This tech firm has 3 potential hackers that perpetrated an attack. The firm is certain of the first two hackers but they are not very sure if the third hacker was involved. The goal is to figure out if the third suspect was involved with the hack.

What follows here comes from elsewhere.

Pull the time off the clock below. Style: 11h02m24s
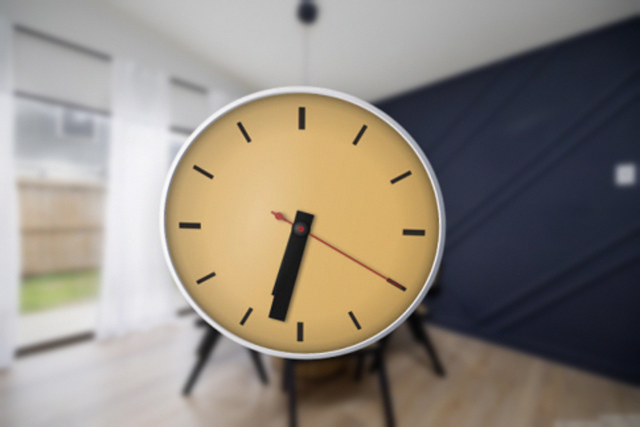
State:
6h32m20s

Each hacker should have the same amount of hacks. If there were 100 total attacks, in a 2 hacker situation each would have 50 hacks, if three, then 33 hacks for each. This is a key element to solving this.

In [1]:
import findspark
findspark.init()

In [2]:
from pyspark.sql import SparkSession

In [3]:
spark = SparkSession.builder.appName("HackClustering").getOrCreate()

In [4]:
data = spark.read.csv('../../SparkData/hack_data.csv', header=True,
                     inferSchema=True)

In [5]:
data.head()

Row(Session_Connection_Time=8.0, Bytes Transferred=391.09, Kali_Trace_Used=1, Servers_Corrupted=2.96, Pages_Corrupted=7.0, Location='Slovenia', WPM_Typing_Speed=72.37)

In [12]:
data.printSchema()

root
 |-- Session_Connection_Time: double (nullable = true)
 |-- Bytes Transferred: double (nullable = true)
 |-- Kali_Trace_Used: integer (nullable = true)
 |-- Servers_Corrupted: double (nullable = true)
 |-- Pages_Corrupted: double (nullable = true)
 |-- Location: string (nullable = true)
 |-- WPM_Typing_Speed: double (nullable = true)



In [6]:
from pyspark.ml.clustering import KMeans

In [7]:
from pyspark.ml.feature import VectorAssembler

In [8]:
data.columns

['Session_Connection_Time',
 'Bytes Transferred',
 'Kali_Trace_Used',
 'Servers_Corrupted',
 'Pages_Corrupted',
 'Location',
 'WPM_Typing_Speed']

In [19]:
feat_cols = ['Session_Connection_Time',
 'Bytes Transferred',
 'Kali_Trace_Used',
 'Servers_Corrupted',
 'Pages_Corrupted',
 'WPM_Typing_Speed']

In [20]:
assembler = VectorAssembler(inputCols=feat_cols,
                           outputCol='features')

In [22]:
final_data = assembler.transform(data)

In [23]:
final_data.printSchema()

root
 |-- Session_Connection_Time: double (nullable = true)
 |-- Bytes Transferred: double (nullable = true)
 |-- Kali_Trace_Used: integer (nullable = true)
 |-- Servers_Corrupted: double (nullable = true)
 |-- Pages_Corrupted: double (nullable = true)
 |-- Location: string (nullable = true)
 |-- WPM_Typing_Speed: double (nullable = true)
 |-- features: vector (nullable = true)



In [24]:
from pyspark.ml.feature import StandardScaler

In [25]:
scaler = StandardScaler(inputCol='features', outputCol='scaledFeatures')

In [26]:
scaler_model = scaler.fit(final_data)

In [27]:
cluster_final_data = scaler_model.transform(final_data)

In [28]:
cluster_final_data.printSchema()

root
 |-- Session_Connection_Time: double (nullable = true)
 |-- Bytes Transferred: double (nullable = true)
 |-- Kali_Trace_Used: integer (nullable = true)
 |-- Servers_Corrupted: double (nullable = true)
 |-- Pages_Corrupted: double (nullable = true)
 |-- Location: string (nullable = true)
 |-- WPM_Typing_Speed: double (nullable = true)
 |-- features: vector (nullable = true)
 |-- scaledFeatures: vector (nullable = true)



In [29]:
km2 = KMeans(featuresCol='scaledFeatures', k=2)
km3 = KMeans(featuresCol='scaledFeatures', k=3)

In [31]:
model_km2 = km2.fit(cluster_final_data)
model_km3 = km3.fit(cluster_final_data)

In [35]:
model_km2.transform(cluster_final_data).groupBy('prediction').count().show()

+----------+-----+
|prediction|count|
+----------+-----+
|         1|  167|
|         0|  167|
+----------+-----+



In [36]:
model_km3.transform(cluster_final_data).groupBy('prediction').count().show()

+----------+-----+
|prediction|count|
+----------+-----+
|         1|   83|
|         2|   84|
|         0|  167|
+----------+-----+



Indication that there are only 2 hackers with the assumption that each hacker must take on an equal workload.